Four Advices For Product Managers of Machine Learning Products

The hype around Big Data and Machine Learning goes on and on, and more and more businesses seem to obtain competitive edge by developing data-based products. As a product manager, everyone is considering to use this new tech in their area.

Having made some first experiences designing data-based products, I want to share the lessons learned.

Artificial Intelligence is about having Less Control

In a traditional software product, we fully control its internal logic. On contrary, with a data-based product, we give up some part of the logic to the Machine Learning model. This is fully intended. In fact, this is why we want to use an A.I. at all.

For example, if we want to recognize images of kittens, we could define exact rules of how to process and transform the colors of pixels, by ourselves. But this would be a tedious and complex, if not impossible task, at least for human software developers.

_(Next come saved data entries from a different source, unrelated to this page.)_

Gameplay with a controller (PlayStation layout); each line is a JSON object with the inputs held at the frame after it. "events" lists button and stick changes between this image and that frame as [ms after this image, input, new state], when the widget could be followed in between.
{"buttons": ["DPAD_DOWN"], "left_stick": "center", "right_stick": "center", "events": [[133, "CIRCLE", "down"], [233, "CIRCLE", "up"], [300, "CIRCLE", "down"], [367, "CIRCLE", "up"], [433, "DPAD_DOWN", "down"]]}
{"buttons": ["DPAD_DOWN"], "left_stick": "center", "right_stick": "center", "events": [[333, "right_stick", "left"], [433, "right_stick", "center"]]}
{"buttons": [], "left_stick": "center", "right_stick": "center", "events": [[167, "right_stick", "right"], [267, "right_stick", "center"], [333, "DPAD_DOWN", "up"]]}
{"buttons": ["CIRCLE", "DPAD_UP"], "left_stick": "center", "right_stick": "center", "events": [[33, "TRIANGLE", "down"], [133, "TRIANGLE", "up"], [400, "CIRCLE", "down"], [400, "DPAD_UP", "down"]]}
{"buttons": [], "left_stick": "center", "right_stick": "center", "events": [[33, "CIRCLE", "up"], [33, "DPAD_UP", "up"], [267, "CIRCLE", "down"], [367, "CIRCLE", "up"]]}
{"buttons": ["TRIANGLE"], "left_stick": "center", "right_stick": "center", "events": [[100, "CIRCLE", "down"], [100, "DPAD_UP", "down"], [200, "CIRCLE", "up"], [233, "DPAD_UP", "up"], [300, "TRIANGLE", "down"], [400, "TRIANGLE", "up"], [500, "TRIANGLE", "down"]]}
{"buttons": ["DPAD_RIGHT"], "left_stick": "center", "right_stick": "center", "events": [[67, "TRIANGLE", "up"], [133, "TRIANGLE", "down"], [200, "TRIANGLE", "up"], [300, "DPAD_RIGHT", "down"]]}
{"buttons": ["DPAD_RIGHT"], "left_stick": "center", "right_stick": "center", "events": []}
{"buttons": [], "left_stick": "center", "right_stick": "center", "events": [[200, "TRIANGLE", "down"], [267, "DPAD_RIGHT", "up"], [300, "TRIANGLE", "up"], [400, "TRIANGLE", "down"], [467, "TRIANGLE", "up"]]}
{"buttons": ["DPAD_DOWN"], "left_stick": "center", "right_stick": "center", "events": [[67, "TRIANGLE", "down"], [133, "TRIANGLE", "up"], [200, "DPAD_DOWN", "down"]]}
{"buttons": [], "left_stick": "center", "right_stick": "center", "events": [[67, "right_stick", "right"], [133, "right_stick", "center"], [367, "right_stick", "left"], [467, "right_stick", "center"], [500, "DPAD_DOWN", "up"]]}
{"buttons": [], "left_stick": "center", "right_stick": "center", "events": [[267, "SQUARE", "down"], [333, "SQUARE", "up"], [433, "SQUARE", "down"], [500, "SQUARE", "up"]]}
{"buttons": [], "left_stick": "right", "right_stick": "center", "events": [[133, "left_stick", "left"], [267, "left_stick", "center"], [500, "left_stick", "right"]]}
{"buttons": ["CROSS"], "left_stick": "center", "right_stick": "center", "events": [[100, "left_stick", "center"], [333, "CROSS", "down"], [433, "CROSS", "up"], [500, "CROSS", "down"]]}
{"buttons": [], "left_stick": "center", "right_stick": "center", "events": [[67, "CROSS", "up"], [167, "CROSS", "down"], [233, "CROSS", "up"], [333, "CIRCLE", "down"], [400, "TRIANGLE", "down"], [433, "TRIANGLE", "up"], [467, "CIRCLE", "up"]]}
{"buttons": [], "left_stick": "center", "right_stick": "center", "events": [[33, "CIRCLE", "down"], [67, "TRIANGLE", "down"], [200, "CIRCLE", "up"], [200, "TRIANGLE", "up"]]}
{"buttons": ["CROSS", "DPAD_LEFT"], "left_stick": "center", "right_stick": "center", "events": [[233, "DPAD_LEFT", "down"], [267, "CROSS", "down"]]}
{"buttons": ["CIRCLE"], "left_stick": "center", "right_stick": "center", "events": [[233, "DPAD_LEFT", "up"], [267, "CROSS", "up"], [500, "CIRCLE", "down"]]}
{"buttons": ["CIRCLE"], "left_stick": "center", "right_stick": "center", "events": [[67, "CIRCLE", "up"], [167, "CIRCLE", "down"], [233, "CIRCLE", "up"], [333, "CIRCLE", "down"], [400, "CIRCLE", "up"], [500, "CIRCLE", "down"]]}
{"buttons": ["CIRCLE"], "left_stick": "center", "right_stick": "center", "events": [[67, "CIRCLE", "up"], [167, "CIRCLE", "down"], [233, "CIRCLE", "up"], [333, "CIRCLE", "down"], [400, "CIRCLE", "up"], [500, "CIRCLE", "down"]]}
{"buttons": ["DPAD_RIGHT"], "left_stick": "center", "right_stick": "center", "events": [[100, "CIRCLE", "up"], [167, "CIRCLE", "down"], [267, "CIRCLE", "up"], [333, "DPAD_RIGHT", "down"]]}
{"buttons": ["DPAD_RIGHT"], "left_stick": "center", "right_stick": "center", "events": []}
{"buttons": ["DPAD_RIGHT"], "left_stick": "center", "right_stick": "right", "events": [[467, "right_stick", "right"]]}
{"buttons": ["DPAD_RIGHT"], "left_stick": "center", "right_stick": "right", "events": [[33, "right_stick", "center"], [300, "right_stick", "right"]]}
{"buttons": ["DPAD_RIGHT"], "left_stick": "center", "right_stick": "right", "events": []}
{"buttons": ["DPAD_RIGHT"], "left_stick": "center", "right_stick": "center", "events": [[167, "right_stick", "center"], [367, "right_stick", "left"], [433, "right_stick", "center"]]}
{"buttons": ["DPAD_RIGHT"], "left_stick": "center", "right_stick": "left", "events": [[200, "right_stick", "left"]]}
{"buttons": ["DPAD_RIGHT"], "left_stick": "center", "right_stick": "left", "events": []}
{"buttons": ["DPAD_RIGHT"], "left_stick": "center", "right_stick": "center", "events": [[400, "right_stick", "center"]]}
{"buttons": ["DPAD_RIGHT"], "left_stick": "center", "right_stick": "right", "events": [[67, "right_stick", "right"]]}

Instead, we would train a ML model that would accept images on its input, and would output the detection result, “somehow”.

And here is the dark side of the coin: this “somehow” means that we
1) cannot explain how exactly the model has made its decision, and
2) cannot find “just that one single screw” in the model to tune its behavior, because ML Models can contain millions of “screws” you can tune, and as a human, you cannot find the right one; and finally
3) we have to accept that the ML model is making right detections often, but not all the time.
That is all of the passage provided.